“Learning to ‘Fare Well’” Ensign, May 1986, 86
They wanted their children to understand the importance of scripture study, compassionate service, and the value of work. And they wanted to make an impression on them by doing something out of the ordinary.
So when one of their daughters suggested having a family conference, patterned after a stake workshop, Carl and Sherrie Johnson readily accepted the idea. Mom and Dad and the five oldest daughters each prepared five-minute lessons built around the theme of compassionate service. (Even the two youngest girls prepared a flannel-board story.) Each workshop was held in a different room in the house; the family traveled from room to room, ending in the dining room with a testimony meeting and refreshments.
“It was fun to go into the different rooms and find posters and pictures waiting,” says fourteen-year-old Breana. “And in each room we were given handouts with a scripture or a picture or a poem that would help us remember what had been taught there.” The testimony meeting “was a very special time. I felt a lot of love for my family, and I could tell that the rest of my family felt the same way.” (See Friend, Aug./ Sept. 1985, pp. 20–22.)
Latter-day Saints all over the Church are seeing a need to understand the principles of welfare—principles such as work, self-reliance, provident living, giving, and caring for the poor—and to teach them to their children. They are seeing that it’s vital to know what to do in their lives in order to take care of themselves and their families—and how to apply these principles.
The Church organization itself provides valuable settings for learning the principles of welfare. We come to understand the doctrines as we attend sacrament meeting and classes; we learn new skills as we participate in quorum and Relief Society projects; we taste the joy of giving and serving as we fulfill Church callings; we develop compassion and enjoy the gift of charity as we willingly and lovingly serve as home teachers and visiting teachers.
Essential to learning how to “fare well” is personal and family prayer. As we pray about our own needs and the needs of family members, the Lord will guide us to know what is best for us at this time and for our circumstances. The guidance we receive may be different from that given to our neighbors or relatives. It may also be different from year to year as circumstances in our lives change. But we can always trust that the answers we receive will be exactly what we need.

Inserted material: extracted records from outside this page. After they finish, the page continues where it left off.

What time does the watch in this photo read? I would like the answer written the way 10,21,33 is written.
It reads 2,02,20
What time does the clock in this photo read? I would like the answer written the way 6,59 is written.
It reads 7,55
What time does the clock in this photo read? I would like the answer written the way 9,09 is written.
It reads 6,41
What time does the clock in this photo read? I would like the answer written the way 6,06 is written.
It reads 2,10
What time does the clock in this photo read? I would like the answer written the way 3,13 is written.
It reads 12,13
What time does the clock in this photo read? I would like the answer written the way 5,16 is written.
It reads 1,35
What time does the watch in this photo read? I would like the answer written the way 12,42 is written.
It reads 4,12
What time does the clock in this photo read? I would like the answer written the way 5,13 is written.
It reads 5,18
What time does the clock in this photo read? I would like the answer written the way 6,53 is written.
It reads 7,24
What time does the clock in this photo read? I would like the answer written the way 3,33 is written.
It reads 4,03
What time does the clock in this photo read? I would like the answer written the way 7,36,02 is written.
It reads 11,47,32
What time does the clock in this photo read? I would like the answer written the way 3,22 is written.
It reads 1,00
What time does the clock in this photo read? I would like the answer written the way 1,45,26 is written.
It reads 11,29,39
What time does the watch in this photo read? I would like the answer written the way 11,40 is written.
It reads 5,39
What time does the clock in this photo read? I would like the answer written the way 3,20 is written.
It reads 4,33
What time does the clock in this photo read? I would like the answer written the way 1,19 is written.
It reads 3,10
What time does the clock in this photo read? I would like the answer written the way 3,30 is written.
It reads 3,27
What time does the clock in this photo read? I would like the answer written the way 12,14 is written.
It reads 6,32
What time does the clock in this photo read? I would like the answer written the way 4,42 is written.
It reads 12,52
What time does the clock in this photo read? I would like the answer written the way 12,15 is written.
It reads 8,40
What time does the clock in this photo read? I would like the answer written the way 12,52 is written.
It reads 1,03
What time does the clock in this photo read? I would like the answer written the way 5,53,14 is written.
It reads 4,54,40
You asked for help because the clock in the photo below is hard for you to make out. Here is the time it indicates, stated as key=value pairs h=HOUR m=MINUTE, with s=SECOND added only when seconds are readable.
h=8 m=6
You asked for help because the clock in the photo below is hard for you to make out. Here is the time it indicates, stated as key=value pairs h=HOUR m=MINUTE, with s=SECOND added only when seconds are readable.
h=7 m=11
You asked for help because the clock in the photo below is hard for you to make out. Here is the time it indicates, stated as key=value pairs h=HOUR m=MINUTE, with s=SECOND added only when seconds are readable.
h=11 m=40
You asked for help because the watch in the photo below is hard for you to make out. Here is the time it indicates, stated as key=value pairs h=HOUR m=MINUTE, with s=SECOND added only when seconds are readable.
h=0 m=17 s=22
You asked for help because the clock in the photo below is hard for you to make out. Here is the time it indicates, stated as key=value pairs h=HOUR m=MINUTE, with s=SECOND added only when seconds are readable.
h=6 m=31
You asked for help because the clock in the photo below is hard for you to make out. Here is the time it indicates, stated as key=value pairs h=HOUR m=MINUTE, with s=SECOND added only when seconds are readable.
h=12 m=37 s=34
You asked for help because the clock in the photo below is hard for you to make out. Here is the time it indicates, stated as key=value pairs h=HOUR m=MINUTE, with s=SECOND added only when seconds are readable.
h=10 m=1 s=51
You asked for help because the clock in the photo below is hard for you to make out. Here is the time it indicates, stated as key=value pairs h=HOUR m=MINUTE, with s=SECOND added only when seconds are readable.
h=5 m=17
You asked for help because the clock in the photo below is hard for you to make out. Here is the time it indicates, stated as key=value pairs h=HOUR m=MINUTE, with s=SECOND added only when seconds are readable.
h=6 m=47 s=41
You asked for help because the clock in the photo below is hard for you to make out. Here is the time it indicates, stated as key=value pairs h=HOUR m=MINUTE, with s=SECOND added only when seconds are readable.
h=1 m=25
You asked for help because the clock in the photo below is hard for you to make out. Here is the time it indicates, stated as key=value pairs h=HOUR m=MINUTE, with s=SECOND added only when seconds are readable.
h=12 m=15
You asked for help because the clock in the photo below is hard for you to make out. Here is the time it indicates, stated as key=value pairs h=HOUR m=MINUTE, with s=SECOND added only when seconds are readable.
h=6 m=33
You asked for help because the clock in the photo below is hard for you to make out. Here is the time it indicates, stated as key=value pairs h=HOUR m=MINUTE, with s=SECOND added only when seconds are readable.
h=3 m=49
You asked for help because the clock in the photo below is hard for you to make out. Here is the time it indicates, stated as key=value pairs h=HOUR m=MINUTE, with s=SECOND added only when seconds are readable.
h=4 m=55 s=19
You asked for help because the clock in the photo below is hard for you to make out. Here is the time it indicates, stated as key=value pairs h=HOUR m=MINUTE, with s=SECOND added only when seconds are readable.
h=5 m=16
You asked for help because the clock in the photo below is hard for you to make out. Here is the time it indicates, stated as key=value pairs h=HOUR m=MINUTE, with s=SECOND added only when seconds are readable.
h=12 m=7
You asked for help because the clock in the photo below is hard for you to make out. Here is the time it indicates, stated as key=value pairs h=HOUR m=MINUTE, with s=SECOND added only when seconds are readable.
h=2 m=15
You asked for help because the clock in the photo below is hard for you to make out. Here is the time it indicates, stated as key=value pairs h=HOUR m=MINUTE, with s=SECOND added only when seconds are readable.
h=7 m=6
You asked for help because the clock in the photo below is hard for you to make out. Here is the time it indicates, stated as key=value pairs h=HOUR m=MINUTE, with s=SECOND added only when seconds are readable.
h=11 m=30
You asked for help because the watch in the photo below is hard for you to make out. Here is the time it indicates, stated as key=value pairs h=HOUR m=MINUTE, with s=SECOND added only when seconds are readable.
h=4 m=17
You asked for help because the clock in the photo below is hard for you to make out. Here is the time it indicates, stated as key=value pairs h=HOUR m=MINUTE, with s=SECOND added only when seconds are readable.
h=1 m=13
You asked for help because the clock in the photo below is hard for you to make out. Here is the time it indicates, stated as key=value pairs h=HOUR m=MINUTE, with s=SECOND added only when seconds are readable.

The scriptures and the words of living prophets, such as those found in the general conference talks printed in this issue of the Ensign, are vital resources. Parents often teach the concepts of welfare to their families during daily scripture study and Monday night family home evening activity; others do so during Sunday lesson and scripture time.
One approach is to assign a conference talk to a family member and ask for a report at the end of the week. Another approach is for everyone to study the same talk and come prepared to discuss it. (Older family members can adapt the talks for the younger ones.) Additional study helps are found in such sources as illustrated scripture story books, the Friend and New Era magazines, regular issues of the Ensign, the Church News, the Family Home Evening Resource Book, and the Gospel Principles manual.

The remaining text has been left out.